---------- Excerpt provided ----------

Re: Surrogate points

From: Peter Kirk (peterkirk@qaya.org)
Date: Mon Jan 31 2005 - 05:09:47 CST

  • Next message: Hans Aberg: "Re: Surrogate points"

    On 30/01/2005 22:18, Doug Ewell wrote:

    >Hans Aberg <haberg at math dot su dot se> wrote:
    >
    >
    >
    >>The numbers 0xD800-0xDFFF, 0xFFFE-0xFFFF are not associated with
    >>character, but included as place holders, never to be used, because
    >>one has failed to give the encoding UTF-16 a proper design. So an
    >>unrelated problem, choice of character encoding, is allowed to
    >>influence the logical core, the character set description.
    >>
    >>
    >
    >...
    >
    >In any case, it is incorrect to state that the choice of this block was
    >due to "failure to given UTF-16 a proper design." Other blocks, such as
    >the "obvious" 0xF800 through 0xFFFF, were already occupied.
    >
    >
    >
    Doug, I think you have missed Hans' point, which is surely that if
    Unicode had been designed from the start as a 21-bit space or whatever,
    it is unlikely that this surrogate pair mechanism would have been used
    to encode characters beyond the first 64K, and there would not have
    been a need to reserve this large block of code points. Instead I would
    guess that a mechanism more like UTF-8 would have been introduced, in
    which perhaps every character above U+C000 would have been represented
    in an alternative to UTF-16 as a pair of characters, the first with the
    top three bits 110 and the second with the top three bits 111 - leaving
    26 bits for indicating a character. But this kind of mechanism could not
    be introduced after the fact, after a late decision to extend Unicode
    from 16 bits to 21 bits, because of the need or decision to remain
    compatible with existing UCS-16 encodings of some characters in your
    "R-zone".

----------

Problem 1 -
Answer these questions about the surrogate points message:
(a) Who sent the message, and on what date?
(b) Which "obvious" block does Doug Ewell say was already occupied?
(c) In the mechanism Peter Kirk guesses at, what are the top three bits of the second character in the pair?
Problem 2 -
Please write out the surrogate points message word for word, everything from "On 30/01/2005 22:18, Doug" down to "character set description.".

---------- Recorded data ----------

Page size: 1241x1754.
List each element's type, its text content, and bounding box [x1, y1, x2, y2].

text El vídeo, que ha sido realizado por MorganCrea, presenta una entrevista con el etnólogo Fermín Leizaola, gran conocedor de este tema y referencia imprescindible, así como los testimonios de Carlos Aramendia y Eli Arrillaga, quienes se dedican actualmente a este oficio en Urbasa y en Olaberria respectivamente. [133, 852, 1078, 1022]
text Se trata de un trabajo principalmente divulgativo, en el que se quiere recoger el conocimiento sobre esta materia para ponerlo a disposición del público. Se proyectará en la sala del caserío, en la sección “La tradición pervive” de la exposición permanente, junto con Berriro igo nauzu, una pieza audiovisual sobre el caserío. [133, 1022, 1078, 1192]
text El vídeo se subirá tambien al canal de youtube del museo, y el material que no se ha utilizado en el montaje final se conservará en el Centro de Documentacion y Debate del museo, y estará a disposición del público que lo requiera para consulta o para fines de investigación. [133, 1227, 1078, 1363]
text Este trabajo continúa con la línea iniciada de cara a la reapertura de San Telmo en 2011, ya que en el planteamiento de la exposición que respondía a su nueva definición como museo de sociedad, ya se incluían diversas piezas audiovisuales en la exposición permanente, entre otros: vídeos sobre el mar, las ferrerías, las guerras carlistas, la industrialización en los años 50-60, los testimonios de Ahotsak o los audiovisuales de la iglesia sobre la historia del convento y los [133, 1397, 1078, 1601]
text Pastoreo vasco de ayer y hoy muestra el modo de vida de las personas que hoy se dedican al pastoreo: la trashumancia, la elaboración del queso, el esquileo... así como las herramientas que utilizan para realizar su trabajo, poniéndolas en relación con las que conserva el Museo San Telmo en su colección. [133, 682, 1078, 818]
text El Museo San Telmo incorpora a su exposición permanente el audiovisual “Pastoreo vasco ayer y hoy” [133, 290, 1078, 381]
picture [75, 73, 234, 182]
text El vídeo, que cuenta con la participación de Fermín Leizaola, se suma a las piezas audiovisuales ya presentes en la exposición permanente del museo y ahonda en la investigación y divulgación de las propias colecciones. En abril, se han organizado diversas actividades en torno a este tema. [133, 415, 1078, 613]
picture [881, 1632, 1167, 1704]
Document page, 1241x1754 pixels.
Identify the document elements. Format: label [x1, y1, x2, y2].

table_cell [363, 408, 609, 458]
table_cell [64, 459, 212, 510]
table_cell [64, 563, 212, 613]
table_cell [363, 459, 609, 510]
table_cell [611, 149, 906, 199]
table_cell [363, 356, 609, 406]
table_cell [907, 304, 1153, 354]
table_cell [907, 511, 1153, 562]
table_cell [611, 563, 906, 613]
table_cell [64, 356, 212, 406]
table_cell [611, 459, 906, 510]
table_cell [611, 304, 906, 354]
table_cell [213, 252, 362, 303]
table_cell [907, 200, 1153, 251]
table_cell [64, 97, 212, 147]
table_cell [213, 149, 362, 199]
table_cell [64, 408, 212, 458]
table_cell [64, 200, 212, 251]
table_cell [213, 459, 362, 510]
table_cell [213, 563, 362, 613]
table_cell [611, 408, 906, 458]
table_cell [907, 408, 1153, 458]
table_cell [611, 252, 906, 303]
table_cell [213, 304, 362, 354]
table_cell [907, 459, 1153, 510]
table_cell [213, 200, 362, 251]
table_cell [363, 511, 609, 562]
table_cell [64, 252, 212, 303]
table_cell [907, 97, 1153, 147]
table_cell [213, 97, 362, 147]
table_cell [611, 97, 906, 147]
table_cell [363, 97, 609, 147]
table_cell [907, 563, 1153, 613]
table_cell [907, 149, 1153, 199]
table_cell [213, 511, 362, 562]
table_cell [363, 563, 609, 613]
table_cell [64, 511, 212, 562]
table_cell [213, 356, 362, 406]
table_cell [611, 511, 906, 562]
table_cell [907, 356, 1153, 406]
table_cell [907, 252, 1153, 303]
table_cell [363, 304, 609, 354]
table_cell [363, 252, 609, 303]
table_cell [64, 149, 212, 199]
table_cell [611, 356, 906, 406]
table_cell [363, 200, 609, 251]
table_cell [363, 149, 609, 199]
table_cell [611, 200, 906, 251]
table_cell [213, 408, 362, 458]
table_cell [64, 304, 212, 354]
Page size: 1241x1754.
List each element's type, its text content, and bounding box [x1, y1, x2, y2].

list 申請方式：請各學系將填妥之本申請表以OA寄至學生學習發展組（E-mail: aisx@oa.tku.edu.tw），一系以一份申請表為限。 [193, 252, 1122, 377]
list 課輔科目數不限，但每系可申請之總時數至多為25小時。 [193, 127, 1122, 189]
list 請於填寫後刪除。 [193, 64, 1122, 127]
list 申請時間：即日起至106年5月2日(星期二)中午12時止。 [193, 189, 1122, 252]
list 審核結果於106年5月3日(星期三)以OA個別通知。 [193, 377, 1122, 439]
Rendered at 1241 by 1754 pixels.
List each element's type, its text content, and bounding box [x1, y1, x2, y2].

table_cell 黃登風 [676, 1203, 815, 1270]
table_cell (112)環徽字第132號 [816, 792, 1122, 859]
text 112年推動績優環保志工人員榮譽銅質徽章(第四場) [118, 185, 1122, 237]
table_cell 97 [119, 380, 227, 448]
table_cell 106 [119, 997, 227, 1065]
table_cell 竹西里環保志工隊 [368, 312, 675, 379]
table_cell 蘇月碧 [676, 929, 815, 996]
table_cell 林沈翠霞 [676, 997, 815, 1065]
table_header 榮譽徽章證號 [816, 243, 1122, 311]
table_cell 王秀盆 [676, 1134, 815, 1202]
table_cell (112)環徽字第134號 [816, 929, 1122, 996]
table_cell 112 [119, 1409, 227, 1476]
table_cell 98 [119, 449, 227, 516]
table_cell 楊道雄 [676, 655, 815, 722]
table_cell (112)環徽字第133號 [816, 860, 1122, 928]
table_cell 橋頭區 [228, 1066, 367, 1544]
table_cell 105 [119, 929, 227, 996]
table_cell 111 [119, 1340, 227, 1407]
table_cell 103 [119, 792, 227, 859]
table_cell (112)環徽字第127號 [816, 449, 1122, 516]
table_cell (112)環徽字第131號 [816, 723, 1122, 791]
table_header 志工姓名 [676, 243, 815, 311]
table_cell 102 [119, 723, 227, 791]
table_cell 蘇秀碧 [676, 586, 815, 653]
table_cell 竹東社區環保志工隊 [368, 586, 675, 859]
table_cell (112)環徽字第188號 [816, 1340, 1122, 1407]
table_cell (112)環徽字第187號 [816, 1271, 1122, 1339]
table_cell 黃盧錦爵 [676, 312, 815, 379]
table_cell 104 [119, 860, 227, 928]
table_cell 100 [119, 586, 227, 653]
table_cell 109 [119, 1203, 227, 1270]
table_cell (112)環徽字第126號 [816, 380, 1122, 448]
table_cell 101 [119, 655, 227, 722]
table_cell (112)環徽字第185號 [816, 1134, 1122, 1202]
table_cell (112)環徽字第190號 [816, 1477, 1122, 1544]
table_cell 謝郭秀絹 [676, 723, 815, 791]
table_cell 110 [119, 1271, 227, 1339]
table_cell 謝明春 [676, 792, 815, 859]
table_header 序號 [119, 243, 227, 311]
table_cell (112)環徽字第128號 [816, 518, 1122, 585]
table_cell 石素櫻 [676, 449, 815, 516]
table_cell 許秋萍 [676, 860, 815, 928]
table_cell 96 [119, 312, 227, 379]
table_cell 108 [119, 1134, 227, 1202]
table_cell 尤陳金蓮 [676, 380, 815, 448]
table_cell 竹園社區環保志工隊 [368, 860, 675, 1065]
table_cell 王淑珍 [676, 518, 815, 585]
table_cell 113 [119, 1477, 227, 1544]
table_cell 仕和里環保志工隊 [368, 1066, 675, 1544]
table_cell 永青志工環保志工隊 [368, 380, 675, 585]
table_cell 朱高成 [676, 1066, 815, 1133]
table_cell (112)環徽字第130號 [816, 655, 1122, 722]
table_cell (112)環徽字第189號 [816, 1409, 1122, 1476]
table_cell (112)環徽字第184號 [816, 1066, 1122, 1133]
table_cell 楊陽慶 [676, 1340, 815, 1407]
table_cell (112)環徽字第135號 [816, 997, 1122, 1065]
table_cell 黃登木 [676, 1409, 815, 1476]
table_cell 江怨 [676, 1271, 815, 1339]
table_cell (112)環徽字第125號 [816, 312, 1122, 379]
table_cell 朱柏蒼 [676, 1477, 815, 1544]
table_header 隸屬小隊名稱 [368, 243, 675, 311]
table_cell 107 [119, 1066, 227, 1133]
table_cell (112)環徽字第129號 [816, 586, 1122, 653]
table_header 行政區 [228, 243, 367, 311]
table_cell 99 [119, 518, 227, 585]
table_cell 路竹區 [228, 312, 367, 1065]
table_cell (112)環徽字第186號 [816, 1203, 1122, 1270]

----------

Written answer 1 -
(a) Peter Kirk, on Mon Jan 31 2005.
(b) 0xF800 through 0xFFFF.
(c) 111.

Written answer 2 -
On 30/01/2005 22:18, Doug Ewell wrote:

    >Hans Aberg <haberg at math dot su dot se> wrote:
    >
    >
    >
    >>The numbers 0xD800-0xDFFF, 0xFFFE-0xFFFF are not associated with
    >>character, but included as place holders, never to be used, because
    >>one has failed to give the encoding UTF-16 a proper design. So an
    >>unrelated problem, choice of character encoding, is allowed to
    >>influence the logical core, the character set description.